Miało być błoto, a była zamarznięta ziemia i śnieg. Ale dla miłośników jazdy terenowej i ekstremalnych wrażeń to żadna przeszkoda. W zimowej scenerii rozpoczęli sezon koło Olszyny na Dolnym Śląsku.
- Muszą odkuć młotkiem lód z samochodu, by ruszyć w dalszą drogę - relacjonował Tomasz Kanik, reporter TVN24, który razem z uczestnikami rajdu rozpoczął sezon offroadowy. - Jednak lód nie przeszkadza doświadczonym kierowcom - dodał.
Poligon dla samochodów terenowych
Żołnierze mieli dzisiaj wolne, ponieważ poligon zajęli wytrawni kierowcy, żądni mocnych wrażeń.

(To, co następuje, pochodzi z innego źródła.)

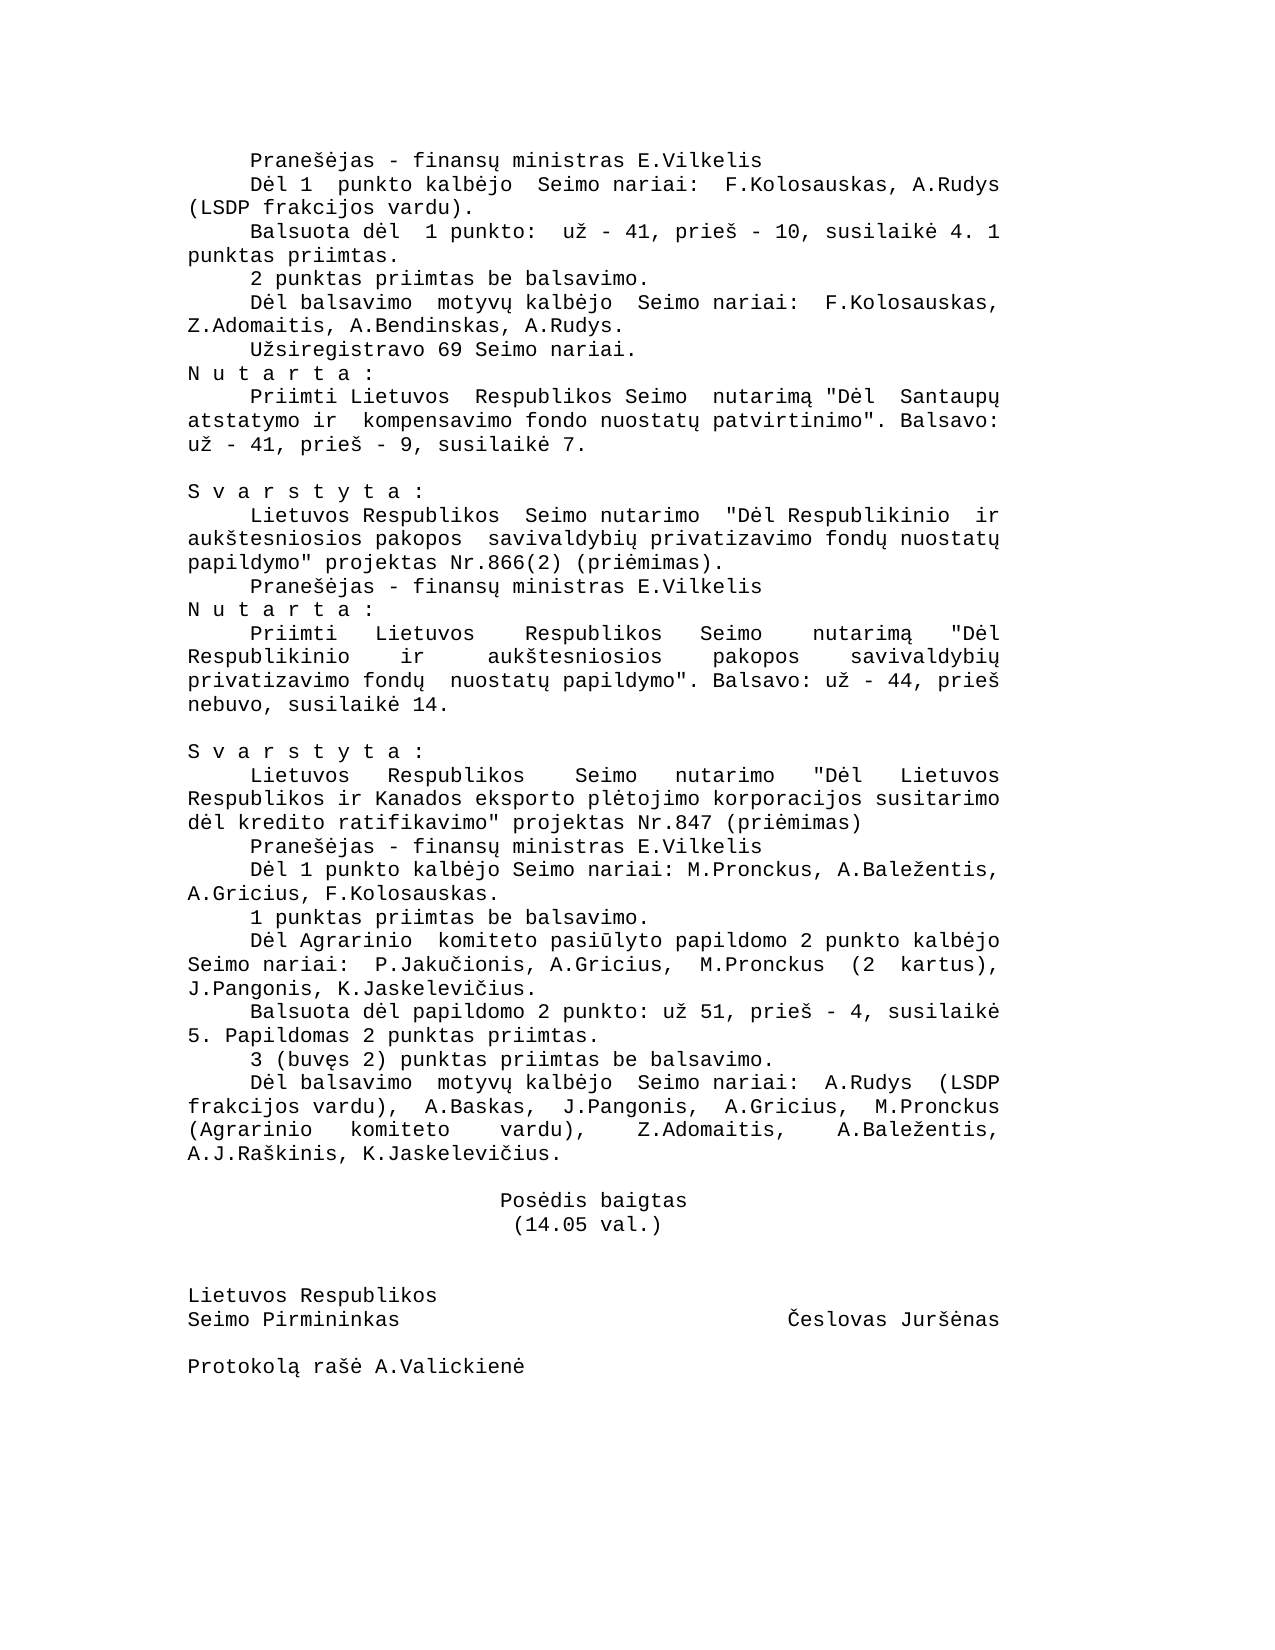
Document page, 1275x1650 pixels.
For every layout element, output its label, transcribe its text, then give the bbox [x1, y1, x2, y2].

text S v a r s t y t a : [187, 741, 1087, 765]
text Lietuvos Respublikos Seimo nutarimo "Dėl Lietuvos [187, 765, 1087, 788]
text (Agrarinio komiteto vardu), Z.Adomaitis, A.Baležentis, [187, 1119, 1087, 1143]
text 1 punktas priimtas be balsavimo. [187, 907, 1087, 930]
text N u t a r t a : [187, 363, 1087, 386]
text aukštesniosios pakopos savivaldybių privatizavimo fondų nuostatų [187, 528, 1087, 552]
text N u t a r t a : [187, 599, 1087, 623]
text Seimo Pirmininkas Česlovas Juršėnas [187, 1309, 1087, 1332]
text 5. Papildomas 2 punktas priimtas. [187, 1025, 1087, 1048]
text papildymo" projektas Nr.866(2) (priėmimas). [187, 552, 1087, 576]
text Respublikinio ir aukštesniosios pakopos savivaldybių [187, 647, 1087, 670]
text Posėdis baigtas [187, 1190, 1087, 1214]
text Seimo nariai: P.Jakučionis, A.Gricius, M.Pronckus (2 kartus), [187, 954, 1087, 978]
text Dėl Agrarinio komiteto pasiūlyto papildomo 2 punkto kalbėjo [187, 930, 1087, 954]
text J.Pangonis, K.Jaskelevičius. [187, 978, 1087, 1001]
text už - 41, prieš - 9, susilaikė 7. [187, 434, 1087, 457]
text atstatymo ir kompensavimo fondo nuostatų patvirtinimo". Balsavo: [187, 410, 1087, 434]
text frakcijos vardu), A.Baskas, J.Pangonis, A.Gricius, M.Pronckus [187, 1096, 1087, 1119]
text Užsiregistravo 69 Seimo nariai. [187, 339, 1087, 363]
text Balsuota dėl papildomo 2 punkto: už 51, prieš - 4, susilaikė [187, 1001, 1087, 1025]
text S v a r s t y t a : [187, 481, 1087, 505]
text privatizavimo fondų nuostatų papildymo". Balsavo: už - 44, prieš [187, 670, 1087, 694]
text A.Gricius, F.Kolosauskas. [187, 883, 1087, 907]
text Dėl 1 punkto kalbėjo Seimo nariai: M.Pronckus, A.Baležentis, [187, 859, 1087, 883]
text (14.05 val.) [187, 1214, 1087, 1238]
text Dėl balsavimo motyvų kalbėjo Seimo nariai: F.Kolosauskas, [187, 292, 1087, 316]
text dėl kredito ratifikavimo" projektas Nr.847 (priėmimas) [187, 812, 1087, 836]
text Priimti Lietuvos Respublikos Seimo nutarimą "Dėl Santaupų [187, 386, 1087, 410]
text (LSDP frakcijos vardu). [187, 197, 1087, 221]
text Pranešėjas - finansų ministras E.Vilkelis [187, 576, 1087, 599]
text 3 (buvęs 2) punktas priimtas be balsavimo. [187, 1048, 1087, 1072]
text Lietuvos Respublikos [187, 1285, 1087, 1309]
text Protokolą rašė A.Valickienė [187, 1356, 1087, 1379]
text Dėl 1 punkto kalbėjo Seimo nariai: F.Kolosauskas, A.Rudys [187, 174, 1087, 197]
text Respublikos ir Kanados eksporto plėtojimo korporacijos susitarimo [187, 788, 1087, 812]
text Pranešėjas - finansų ministras E.Vilkelis [187, 150, 1087, 174]
text Balsuota dėl 1 punkto: už - 41, prieš - 10, susilaikė 4. 1 [187, 221, 1087, 244]
text Z.Adomaitis, A.Bendinskas, A.Rudys. [187, 316, 1087, 339]
text A.J.Raškinis, K.Jaskelevičius. [187, 1143, 1087, 1167]
text Lietuvos Respublikos Seimo nutarimo "Dėl Respublikinio ir [187, 505, 1087, 528]
text Priimti Lietuvos Respublikos Seimo nutarimą "Dėl [187, 623, 1087, 647]
text punktas priimtas. [187, 244, 1087, 268]
text nebuvo, susilaikė 14. [187, 694, 1087, 717]
text Pranešėjas - finansų ministras E.Vilkelis [187, 836, 1087, 859]
text Dėl balsavimo motyvų kalbėjo Seimo nariai: A.Rudys (LSDP [187, 1072, 1087, 1096]
text 2 punktas priimtas be balsavimo. [187, 268, 1087, 292]
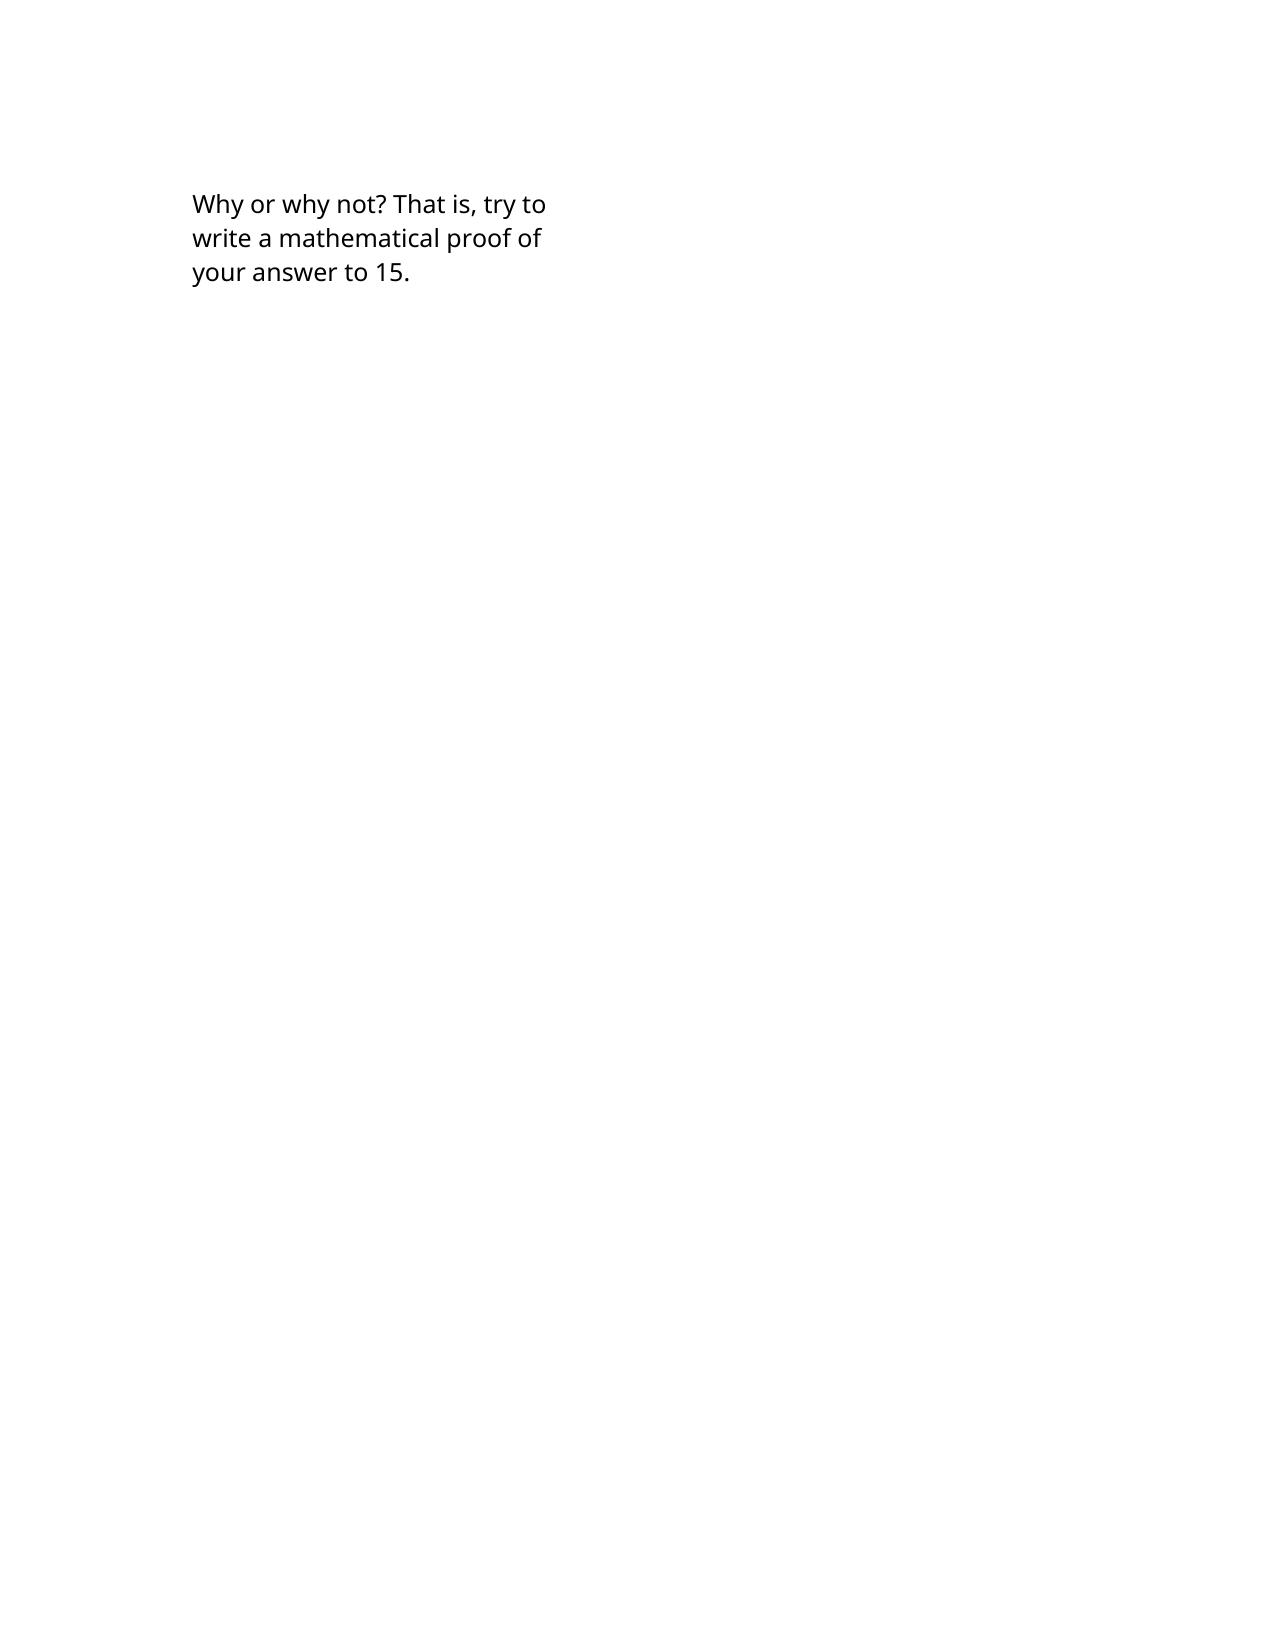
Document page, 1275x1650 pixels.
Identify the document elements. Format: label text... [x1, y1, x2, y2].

text Why or why not? That is, try to [118, 186, 1157, 220]
text your answer to 15. [118, 254, 1157, 288]
text write a mathematical proof of [118, 220, 1157, 254]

- Mamy więcej śniegu niż przebiśniegów, ale jest zabawnie. Impreza jest udana - mówił na antenie TVN24 jeden z uczestników rajdu. - Na takich zamarzniętych terenach, jak poligon, można się bezpiecznie pobawić - dodał.
Nocna jazda
Rajd przyciągnął wielu chętnych, każdy chciał poczuć się jak profesjonalny kierowca. Trzeba było pokonać 3 odcinki , które tworzą 150 km trasy.
Uczestnicy jeździli całą noc, by pokonać jeden z nich, i dobrze sobie poradzili w trudnych warunkach.
- Tu się za kierownicą nie zasypia - przekonywał kierowca w rozmowie z reporterem TVN24.
Supersamochody
Samochody muszą być specjalnie przystosowane do tego typu jazdy. Wśród najlepiej przygotowanych znalazły się m.in. auta, które mogą zanurzyć się pod wodę dzięki specjalnie zamontowanej fajce do nawietrzania silnika.
Podobny sprzęt, tylko do "oddychania" pod piaskiem, miał kolejny pojazd, przystosowany do wielodniowych wypraw.
Ostatni samochód, który rajdowcy prezentowali reporterowi TVN24, zbudowany był z czterech innych pojazdów - m.in. BMW i jeepa.